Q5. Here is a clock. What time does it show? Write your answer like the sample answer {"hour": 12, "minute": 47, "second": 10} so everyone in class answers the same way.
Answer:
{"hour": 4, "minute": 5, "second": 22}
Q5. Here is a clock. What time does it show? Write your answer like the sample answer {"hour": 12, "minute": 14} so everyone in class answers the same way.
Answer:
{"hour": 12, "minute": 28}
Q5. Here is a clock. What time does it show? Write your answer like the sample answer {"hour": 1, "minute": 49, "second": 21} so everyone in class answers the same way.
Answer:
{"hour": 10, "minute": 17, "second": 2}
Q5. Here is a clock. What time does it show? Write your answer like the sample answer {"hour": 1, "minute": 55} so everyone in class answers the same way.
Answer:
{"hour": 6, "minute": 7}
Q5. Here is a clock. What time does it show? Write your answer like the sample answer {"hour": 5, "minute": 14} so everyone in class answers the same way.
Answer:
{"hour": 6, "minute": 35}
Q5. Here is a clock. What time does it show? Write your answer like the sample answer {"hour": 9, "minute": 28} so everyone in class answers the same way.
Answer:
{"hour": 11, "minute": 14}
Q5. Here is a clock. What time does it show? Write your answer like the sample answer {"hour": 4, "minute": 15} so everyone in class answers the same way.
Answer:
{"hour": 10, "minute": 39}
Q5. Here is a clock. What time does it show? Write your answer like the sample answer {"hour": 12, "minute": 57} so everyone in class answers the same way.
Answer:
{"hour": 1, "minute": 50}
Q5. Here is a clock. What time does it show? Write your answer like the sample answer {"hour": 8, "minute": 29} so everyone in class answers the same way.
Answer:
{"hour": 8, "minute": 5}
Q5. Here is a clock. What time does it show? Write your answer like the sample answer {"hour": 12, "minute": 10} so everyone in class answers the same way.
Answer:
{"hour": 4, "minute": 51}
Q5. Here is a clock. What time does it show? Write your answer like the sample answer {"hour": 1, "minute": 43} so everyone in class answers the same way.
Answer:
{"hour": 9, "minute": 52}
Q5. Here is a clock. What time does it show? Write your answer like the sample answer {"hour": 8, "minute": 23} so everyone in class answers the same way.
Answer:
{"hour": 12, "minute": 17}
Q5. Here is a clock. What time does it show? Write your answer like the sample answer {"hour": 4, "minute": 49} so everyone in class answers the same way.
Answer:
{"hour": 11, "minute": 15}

· · · · · · ·

## Exercise prompt:
Pull out every line of the listing above that contains the word "second" and copy each one in full. Capital and small letters must match.

## Right answer:
Q5. Here is a clock. What time does it show? Write your answer like the sample answer {"hour": 12, "minute": 47, "second": 10} so everyone in class answers the same way.
{"hour": 4, "minute": 5, "second": 22}
Q5. Here is a clock. What time does it show? Write your answer like the sample answer {"hour": 1, "minute": 49, "second": 21} so everyone in class answers the same way.
{"hour": 10, "minute": 17, "second": 2}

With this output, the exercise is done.